- _Task directions_
Rewrite the items below with every "series" changed to "data set" and the rest unchanged. Leave out the pictures.
Top of Exercise input
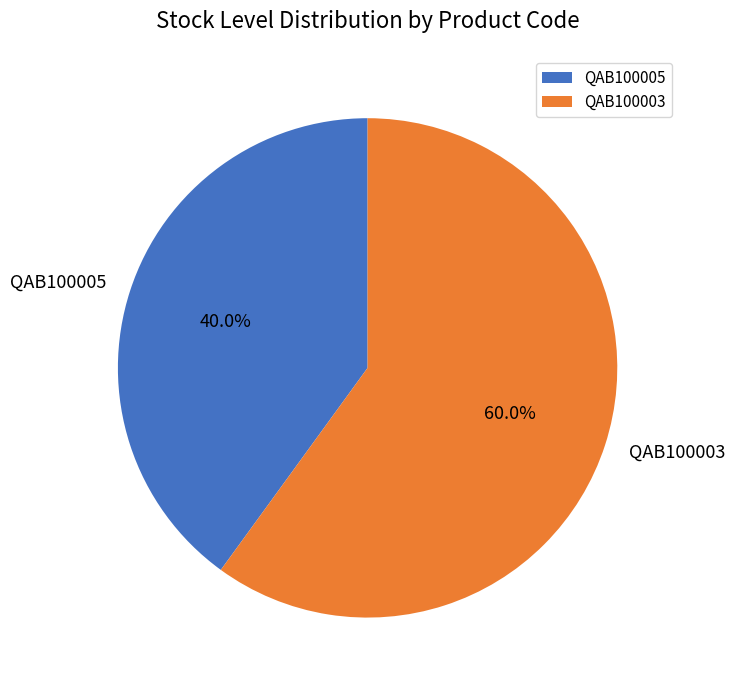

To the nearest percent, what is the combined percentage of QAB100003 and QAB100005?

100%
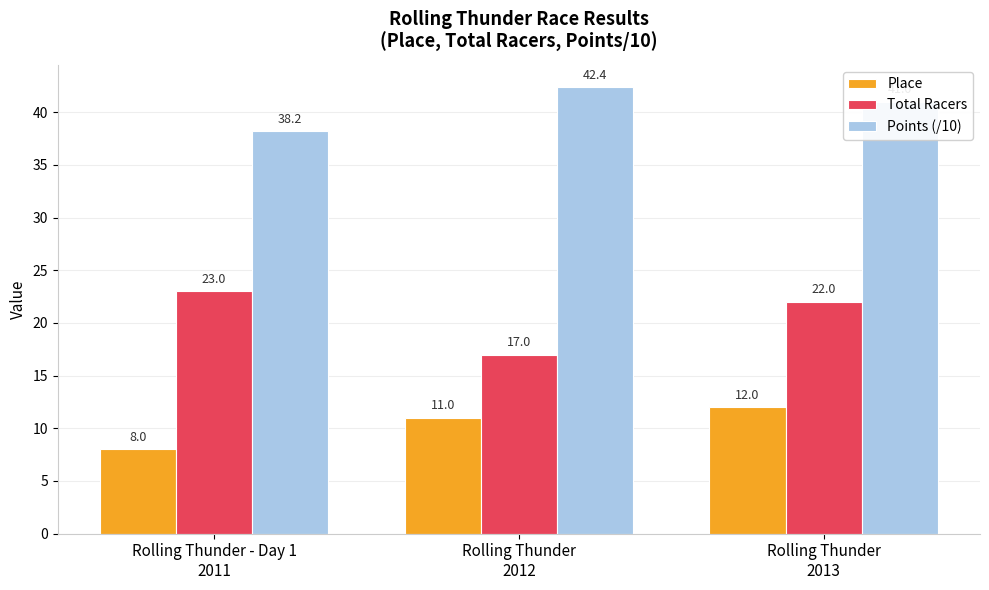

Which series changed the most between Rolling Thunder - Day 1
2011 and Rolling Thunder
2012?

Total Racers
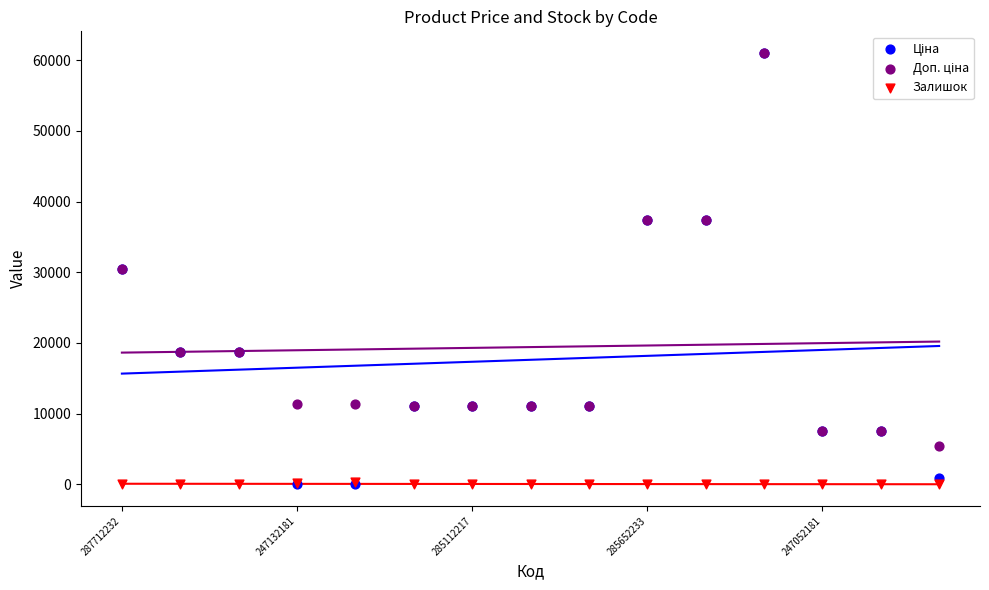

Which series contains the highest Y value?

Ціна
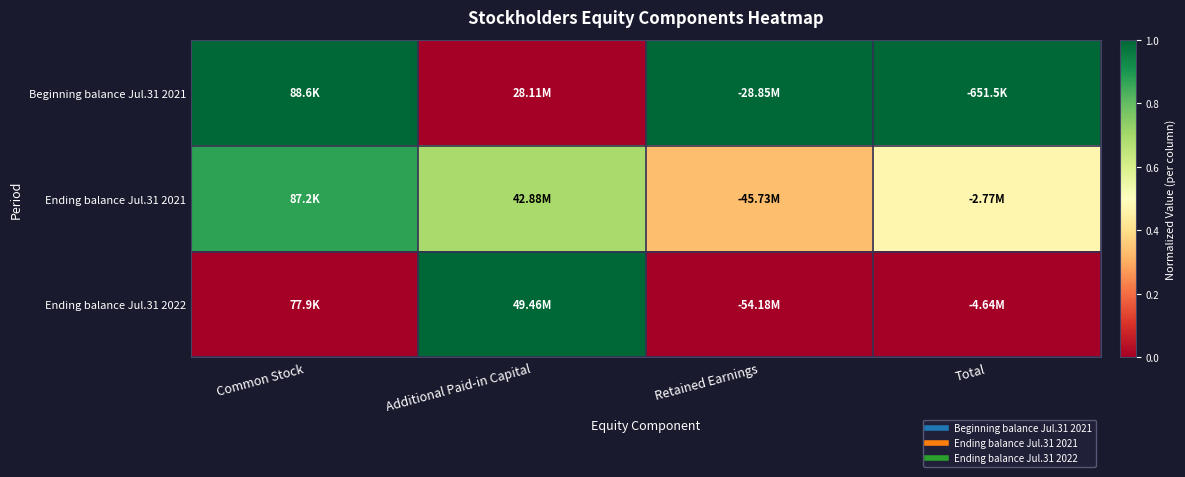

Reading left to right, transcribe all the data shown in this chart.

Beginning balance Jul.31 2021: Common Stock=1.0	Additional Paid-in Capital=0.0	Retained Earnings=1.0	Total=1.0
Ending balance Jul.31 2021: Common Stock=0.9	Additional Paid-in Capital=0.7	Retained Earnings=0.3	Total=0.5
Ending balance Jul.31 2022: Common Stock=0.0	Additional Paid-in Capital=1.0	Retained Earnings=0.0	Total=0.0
Bottom of Exercise input
- _Task result_
To the nearest percent, what is the combined percentage of QAB100003 and QAB100005?

100%

Which data set changed the most between Rolling Thunder - Day 1
2011 and Rolling Thunder
2012?

Total Racers

Which data set contains the highest Y value?

Ціна

Reading left to right, transcribe all the data shown in this chart.

Beginning balance Jul.31 2021: Common Stock=1.0	Additional Paid-in Capital=0.0	Retained Earnings=1.0	Total=1.0
Ending balance Jul.31 2021: Common Stock=0.9	Additional Paid-in Capital=0.7	Retained Earnings=0.3	Total=0.5
Ending balance Jul.31 2022: Common Stock=0.0	Additional Paid-in Capital=1.0	Retained Earnings=0.0	Total=0.0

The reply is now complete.